Note: I’m not going to call you Rich or anything, just curious. In my opinion, if you say your name is Rik and that’s what you want to be called… that’s your name. I’ll never understand people who like to change others’ names against their will. And if I met you and I heard some people calling you Ricky and others calling you Rick, I’d ask you which you prefer and stick with it. (I always do this. Once I wound up with a boyfriend I called “Bill”. Everyone else called him “Billy”. I think everyone thought I was being that girlfriend who never uses a nickname. And I didn’t find out until after another boyfriend nicknamed “Snake” died that he preferred to be called “Andrew”, because when I asked him, he said he didn’t care. I found out from another ex of his. Oops, sorry Andrew. Hehe.)
My own, for example. I’ve given up on using the long version of the name, because I finally got tired of being mad at everyone for shortening it.
Mr. Kiminy is a junior, and goes by his middle name to reduce confusion with his father. But even then, it’s a short version of his middle name, and my mother (who insists on shortening MY name) is the only one who uses his full middle name.
Our 14yo daughter has changed her name at least four times now. She only allows her close friends (not family) to use her current preferred nickname, but after having to learn three names for her already, I’m not in a rush to change.
I teach college, and one of the first things I tell my students is that they MUST tell me how they want to be addressed. For the first few days of the class, all I have is the roster given to me by the registrar’s office, and unless they tell me otherwise, I will learn the name that is listed there. Many students don’t tell me that they actually go by a completely different name until after midterm–by which point I’ve engrained the “wrong” name in my brain, and will probably never change.

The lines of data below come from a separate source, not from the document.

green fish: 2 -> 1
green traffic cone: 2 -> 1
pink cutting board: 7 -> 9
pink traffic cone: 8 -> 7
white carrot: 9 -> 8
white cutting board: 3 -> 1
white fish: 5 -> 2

Other students say that they don’t care, so I try to use the name on the roster instead of shortening it. This quarter, though, I have one student who is listed as “Thomas” on the roster, but he told me the first day of class that he goes by “Joe”. Okay, fine. I don’t have a problem with that. Both my husband and daughter have used their middle name at some point in their life. But WHY does he write only “Thomas” on the work that he submits??? I only have 15 people in the class, and only one person with his last name, so it’s not that likely I wouldn’t be able to match his name in my gradebook (where I actually entered “Joe” because he told me to). At this point, I’m likely to start calling him Thomas, since I find that 99% of the people I know write down the name that they preferred to be called on homework pages, and that’s the name he wants me to see when I hand it back to him.

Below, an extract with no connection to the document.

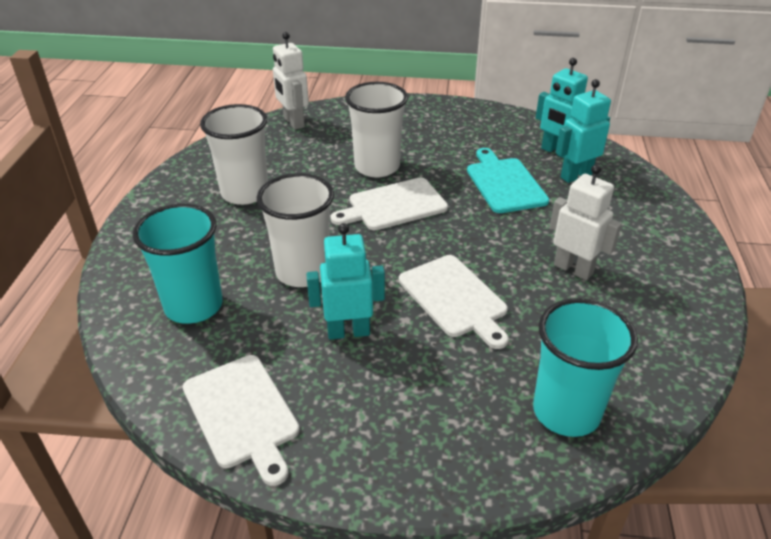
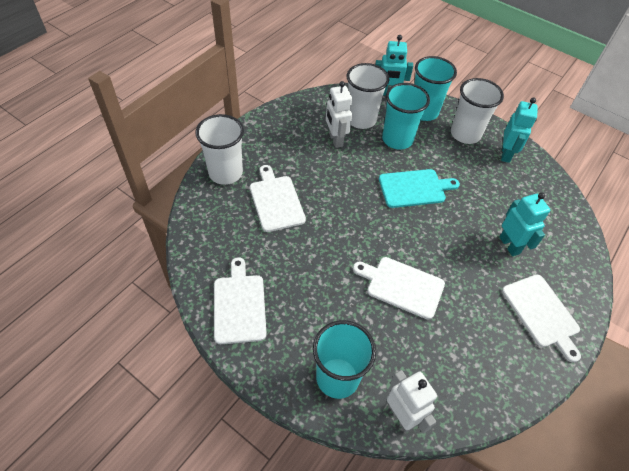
turquoise cup: 2 -> 3
white cutting board: 3 -> 4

It doesn’t happen often, but occasionally, people will get the great idea that they should call me Jordy (name’s Jordan). The intense evil stare I give them accompianied by an immediate “don’t ever call me that” usually makes sure it doesn’t happen again. (though, this being the SDMB, I expect to be called Jordy at least 3 times in this thread).
Nope. Jordan it is and will be. Especially after having once encountered at a party a smarmy asshole Jordan who thought he’d impress the chicks by calling himself “Jordache”. :rolleyes:
There’s also the fact that the OP specifically referred the professional situations.

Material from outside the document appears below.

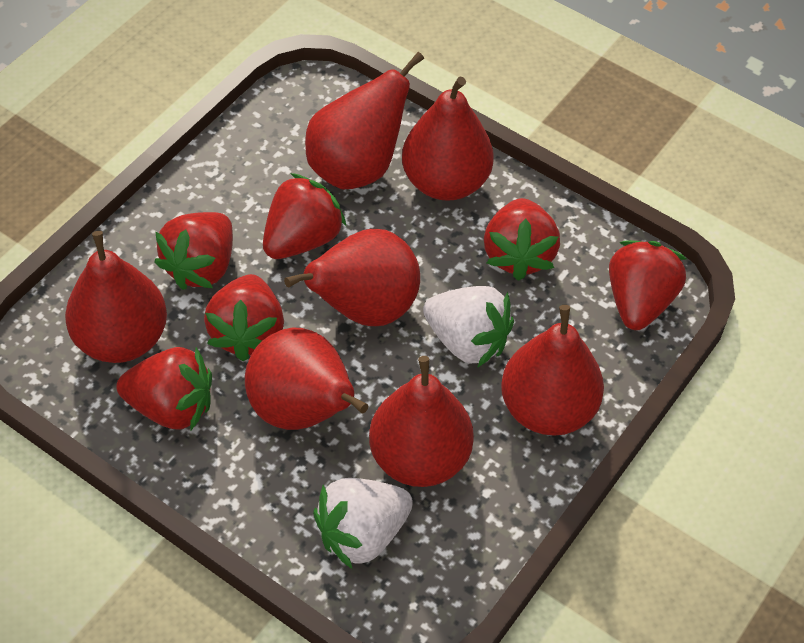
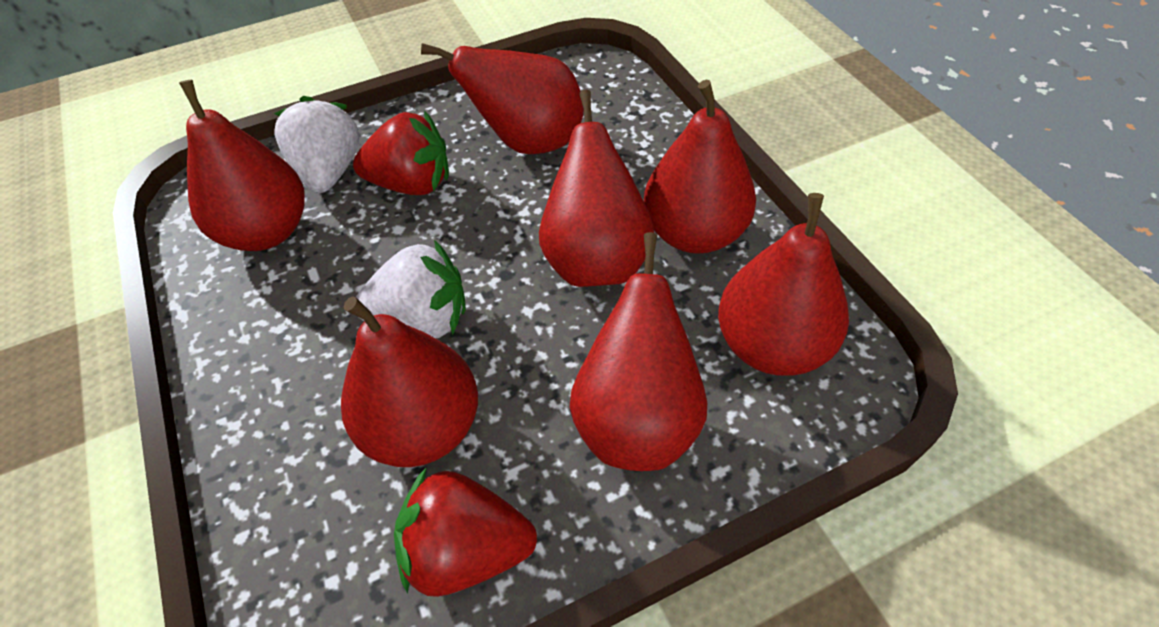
red strawberry: 6 -> 2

In personal situations I would say you do need to give people a little leeway. Adding a lilting sound for a name, such as the “-y” sound, is a near-reflexive term of endearment for a lot of people. Some assholes might be trying to get a rise out of you but I suspect for most people it’s an honest, almost unconscious thing. My name is of course Rick, and I get called Ricky from time to time. To be honest I don’t really give a shit, but even then I can tell most people don’t really notice they’re doing it.
But there’s really no excuse in a professional setting. It’s wildly unprofessional to call someone by the wrong name.